Belle I don't know how you didn't punch your DH when he said that. Infertility causes anger, not the other way around! My DH said something similar to me a few months ago about maybe me being so stressed was preventing us from conceiving. Um yeah he got a piece of my mind!
 
Hey Doc thanks for that info I'll have to check it out! I've been on egg health supplements for a couple months now so if they were going to do anything they should be having an effect by now!! I also don't wear many cosmetics and don't use hair products (aside from shampoo & conditioner) so I should be okay for chemical exposure (I used to use a natural shampoo and conditioner, maybe I'll switch back). Something new I tried out last AF was 100% cotton pads, unbleached with no nasty chemicals sitting right next to your lady bits. I actually really liked them and will continue using them.

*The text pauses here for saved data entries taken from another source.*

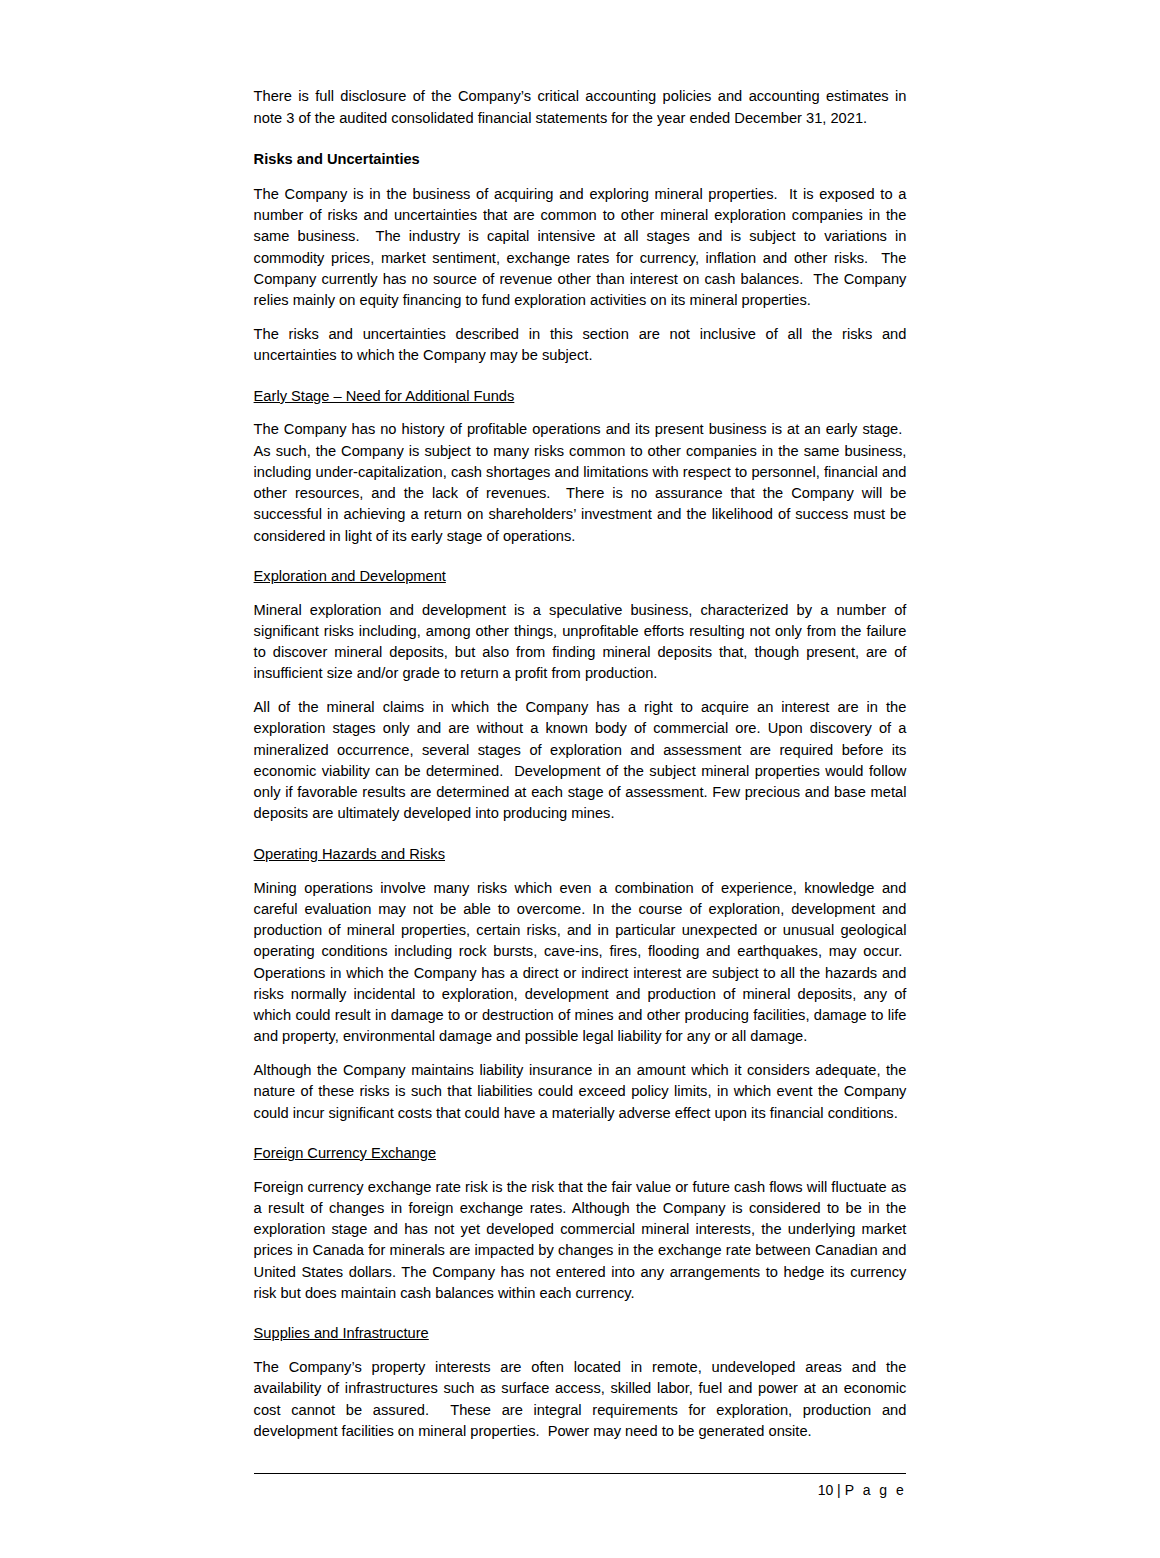There is full disclosure of the Company’s critical accounting policies and accounting estimates in note 3 of the audited consolidated financial statements for the year ended December 31, 2021.
Risks and Uncertainties
The Company is in the business of acquiring and exploring mineral properties. It is exposed to a number of risks and uncertainties that are common to other mineral exploration companies in the same business. The industry is capital intensive at all stages and is subject to variations in commodity prices, market sentiment, exchange rates for currency, inflation and other risks. The Company currently has no source of revenue other than interest on cash balances. The Company relies mainly on equity financing to fund exploration activities on its mineral properties.
The risks and uncertainties described in this section are not inclusive of all the risks and uncertainties to which the Company may be subject.
Early Stage – Need for Additional Funds
The Company has no history of profitable operations and its present business is at an early stage. As such, the Company is subject to many risks common to other companies in the same business, including under-capitalization, cash shortages and limitations with respect to personnel, financial and other resources, and the lack of revenues. There is no assurance that the Company will be successful in achieving a return on shareholders’ investment and the likelihood of success must be considered in light of its early stage of operations.
Exploration and Development
Mineral exploration and development is a speculative business, characterized by a number of significant risks including, among other things, unprofitable efforts resulting not only from the failure to discover mineral deposits, but also from finding mineral deposits that, though present, are of insufficient size and/or grade to return a profit from production.
All of the mineral claims in which the Company has a right to acquire an interest are in the exploration stages only and are without a known body of commercial ore. Upon discovery of a mineralized occurrence, several stages of exploration and assessment are required before its economic viability can be determined. Development of the subject mineral properties would follow only if favorable results are determined at each stage of assessment. Few precious and base metal deposits are ultimately developed into producing mines.
Operating Hazards and Risks
Mining operations involve many risks which even a combination of experience, knowledge and careful evaluation may not be able to overcome. In the course of exploration, development and production of mineral properties, certain risks, and in particular unexpected or unusual geological operating conditions including rock bursts, cave-ins, fires, flooding and earthquakes, may occur. Operations in which the Company has a direct or indirect interest are subject to all the hazards and risks normally incidental to exploration, development and production of mineral deposits, any of which could result in damage to or destruction of mines and other producing facilities, damage to life and property, environmental damage and possible legal liability for any or all damage.
Although the Company maintains liability insurance in an amount which it considers adequate, the nature of these risks is such that liabilities could exceed policy limits, in which event the Company could incur significant costs that could have a materially adverse effect upon its financial conditions.
Foreign Currency Exchange
Foreign currency exchange rate risk is the risk that the fair value or future cash flows will fluctuate as a result of changes in foreign exchange rates. Although the Company is considered to be in the exploration stage and has not yet developed commercial mineral interests, the underlying market prices in Canada for minerals are impacted by changes in the exchange rate between Canadian and United States dollars. The Company has not entered into any arrangements to hedge its currency risk but does maintain cash balances within each currency.
Supplies and Infrastructure
The Company’s property interests are often located in remote, undeveloped areas and the availability of infrastructures such as surface access, skilled labor, fuel and power at an economic cost cannot be assured. These are integral requirements for exploration, production and development facilities on mineral properties. Power may need to be generated onsite.
10 | P a g e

MK it sounds like you had a relaxing weekend! I would have gotten emotional too if I was with someone who was 4 months pregnant who didn't take very long to get there! Hell, I got emotional just finding out my friend quit BC this month to start TTC. I just know she's going to conceive before me :(
 
Belle, has DH apologized for his comment? I think it's hard for both partners, and no one wants it to be their fault, so easier to blame the other. I think infertility had got to be one of the hardest things in a marriage. It stresses me much more than DH, which in turn stresses me more because I feel it is unfair that I do all the work of taking and timing, making and going to appts (with the exception of the SA) and he just shows up when I tell him it's time to BD!

Some day all of this will be a memory, we just have to do our best to get through it!

I'm going to try my best to hold out to test until Fri. Last cycle was long so going with the chance I O'd later than I thought. I don't think I'll actually make it till then though, but we'll see!